Everyone tells me not to blame myself and for the most part, I don't.

For the most part.

She couldn't move, she couldn't speak. She raised her gun up to eye level and found her hands shaking slightly. He wasn't supposed to be here.

"What are you doing here, Kougami-san?" He raised his brow at the question, then looked away from Akane to scan the room with his eyes.

"Here in this room or here in this part of the world, part of an anti-Sybil rebellion?" He asked sarcastically.

"You know what I mean, answer the question." Her hands tighten around her Dominator.

"You know the answer to the question, It's not like I'm here to further some personal agenda. I'm here to destroy the Sybilsystem, same as the rest of them." He moves his stare back to her pointedly. His face doesn't move, his eyes don't waver.

"You're serious."

"Of course I am, do you think I ran away to spend the rest of my days laying low, staying quiet, catching up on my reading?" A slight smirk appears on the side of his mouth.

"I don't know, a part of me hoped maybe you'd escape it all and go live in peace, but I guess know you better than that Kougami-san."

"Then why do you look so surprised?"

"BECAUSE YOU THREW EVERYTHING AWAY!" She snapped. Everything she'd been holding in since he left finally exploded. Every ounce of sympathy her friends have given her, every look thrown her way, every whisper of her 'caring for a traitor', every time she cried listening to the last message he sent her. everything.

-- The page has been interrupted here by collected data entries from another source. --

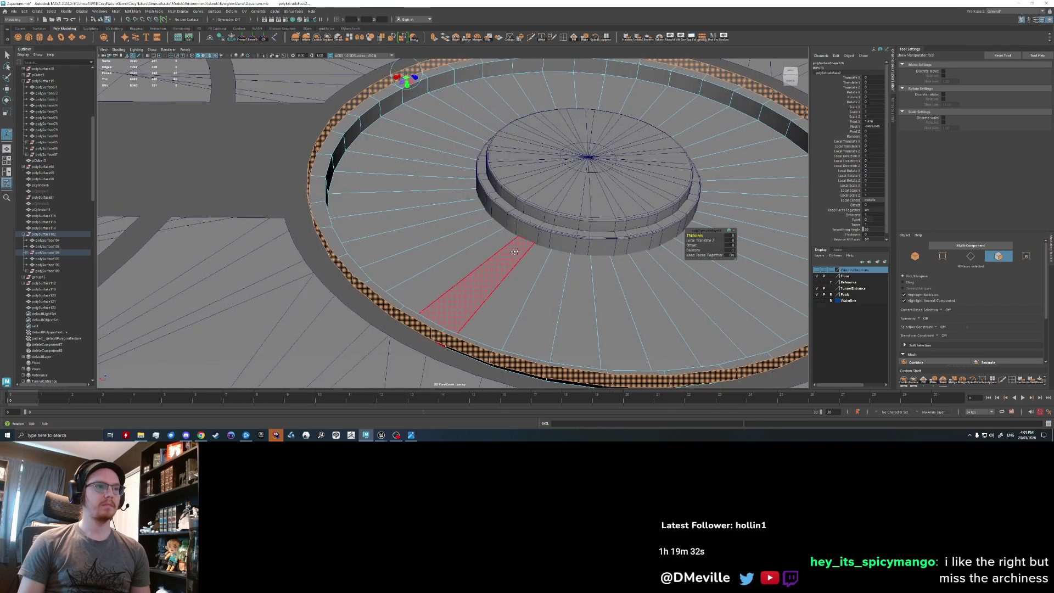
{"action": "key", "text": "ctrl+z"}
{"action": "key", "text": "ctrl+z"}
Extrude the ring's edge loop into a curved step, tune its thickness, and extrude again.
{"action": "right_click_drag", "start_coordinate": [329, 250], "coordinate": [346, 237]}
{"action": "key", "text": "q"}
{"action": "key", "text": "ctrl+e"}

"Tsunemori, what did you exp-" She cuts him off.

"No, Shut up. There's nothing you can say to justify leaving."

"I had no choice, didn't have one from the beginning. I refuse to live within a system that favoured that Makishima. A system so ass-backwards it would allow him to do whatever he wanted to whoever he wanted. You were there Tsunemori, I shouldn't have to explain this to you of all people." She takes her finger off the Dominator's trigger, unwraps her hands and slowly lowers it to her side.

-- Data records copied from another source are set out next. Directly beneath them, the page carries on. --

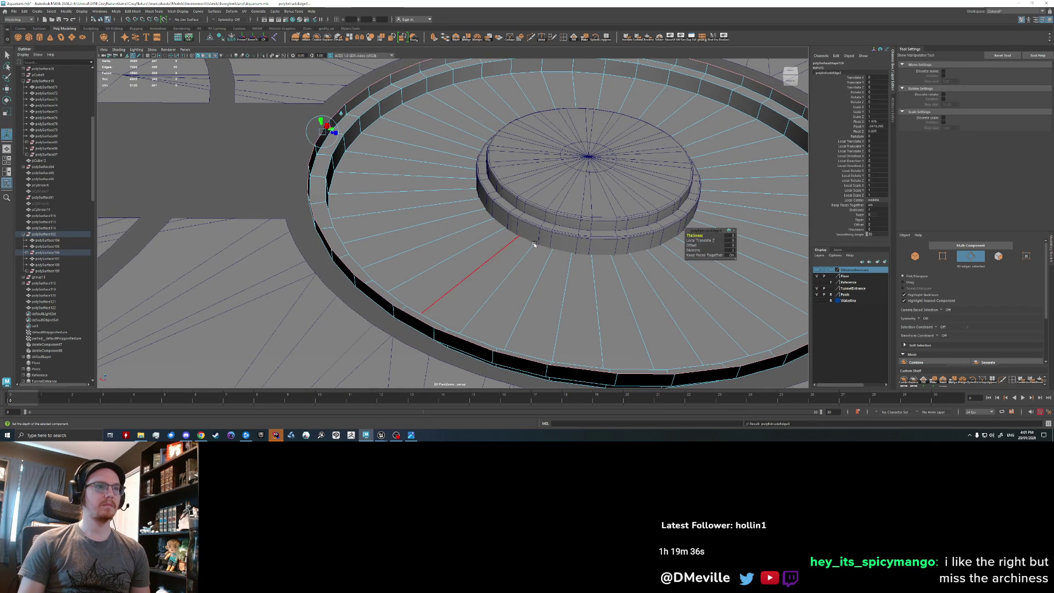
{"action": "mouse_move", "coordinate": [700, 235]}
{"action": "left_mouse_down"}
{"action": "mouse_move", "coordinate": [373, 274]}
{"action": "mouse_move", "coordinate": [571, 239]}
{"action": "left_mouse_up"}
{"action": "left_click_drag", "start_coordinate": [494, 247], "coordinate": [455, 255], "text": "alt"}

"That's right, I was there. Makishima, he spent his entire life in a world which refused to recognize him. His thoughts, his pain, his very existence were all nothing to Sybil. You think the system favoured him but you're wrong, the system didn't care one bit about him. You're the one who felt the strongest about him, a hatred so strong you were willing to sacrifice everything to see him dead. You were the only one that acknowledged him and in his own sick, twisted way it made him happy." She takes her eyes off of him for the first time in the conversation and turns around to face away from him. She didn't want him to see how sad she was feeling at that moment.

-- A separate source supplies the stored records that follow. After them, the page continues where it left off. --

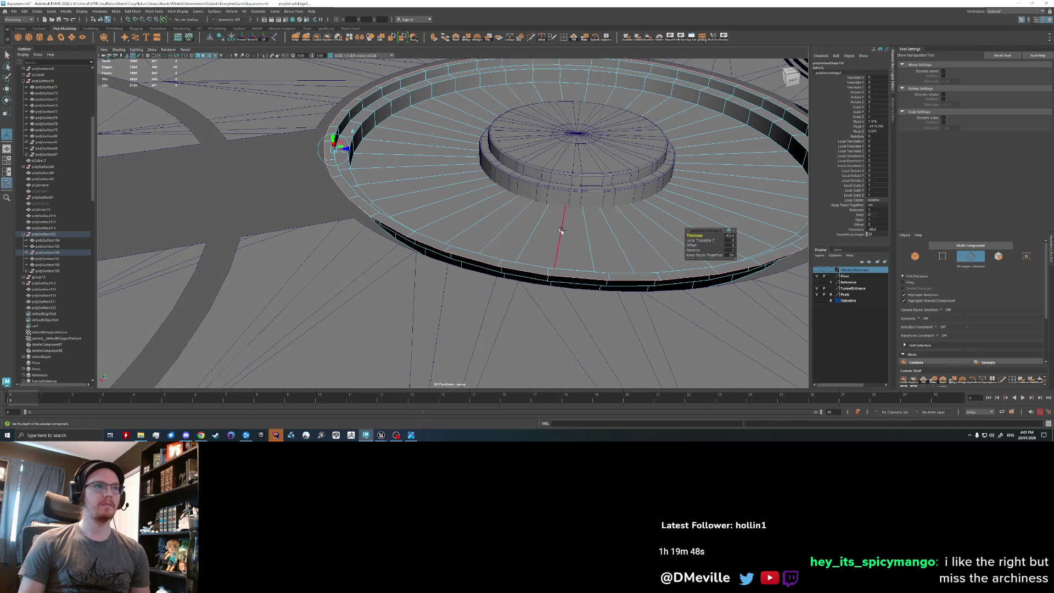
{"action": "key", "text": "ctrl+e"}
{"action": "mouse_move", "coordinate": [384, 184]}
{"action": "left_mouse_down", "text": "alt"}
{"action": "mouse_move", "coordinate": [344, 173]}
{"action": "mouse_move", "coordinate": [345, 198]}
{"action": "left_mouse_up", "text": "alt"}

"Sybil doesn't favour anyone, it doesn't choose who will be criminals. That choice always has and always will lie with us. We were both there together. Sasayama, Yuki, Kagari, Masaoka. Because of Makishima so many people died but we're still alive. I'm still here Kougami-san." She wraps her arms around herself and she can feel them once again, tears stinging her eyes and threatening to fall.

"Are you still here?" Neither of them speak and for a moment, all his silent.

"Akane..." Her shoulders tensed at the feeling of him standing behind her, his mouth so close to her ear she could feel his breath on her skin.

"I'm flying over the rainbow."


She remembered it like it was yesterday, it was the hottest it had been that summer.

She remembered the smell of sweat and cigarette smoke, the sound of the cheap fan blowing in the corner of his barracks, the thick taste of the coffee he always made for her whenever she visited him.

She remembered them both complaining about the heat for hours, thanking god that they didn't have work that day.

She remembered him telling her that he's always hated the heat, that when he was a kid he would stay indoors all summer long and read in his room. She told him that when she lived back at home with her parents, whenever it was too hot to be outside her and her mother would watch old movies.

She remembered him smiling softly as she told him this.

She remembered him asking her what her favourite movie to watch as a child was, she made him promise not to laugh if she told him.

She remembered him breaking that promise when she answered 'The Wizard of Oz'.

She remembered her surprise once he finally stopped laughing and quoted the movie to her.

"A heart is not judged by how much you love, but by how much you are loved by others."

She remembered him saying that that described the Sibyl system flawlessly.

She remembered wishing that the world operated a little less like that, that the Sibyl system could see what she saw in him.

She remembered how everything seemed to disappear after awhile, words like Inspector and Enforcer all but vanished from her mind and all that remained were two people. Nothing more, Nothing less.

She remembered wishing that they could stay like that forever, and knowing that they couldn't.

She remembered telling him that she always loved 'Over the Rainbow'. She could still picture his shocked face when she began singing it.

"Somewhere over the rainbow, bluebirds fly. Birds fly over the rainbow. Why then, oh why can't I?"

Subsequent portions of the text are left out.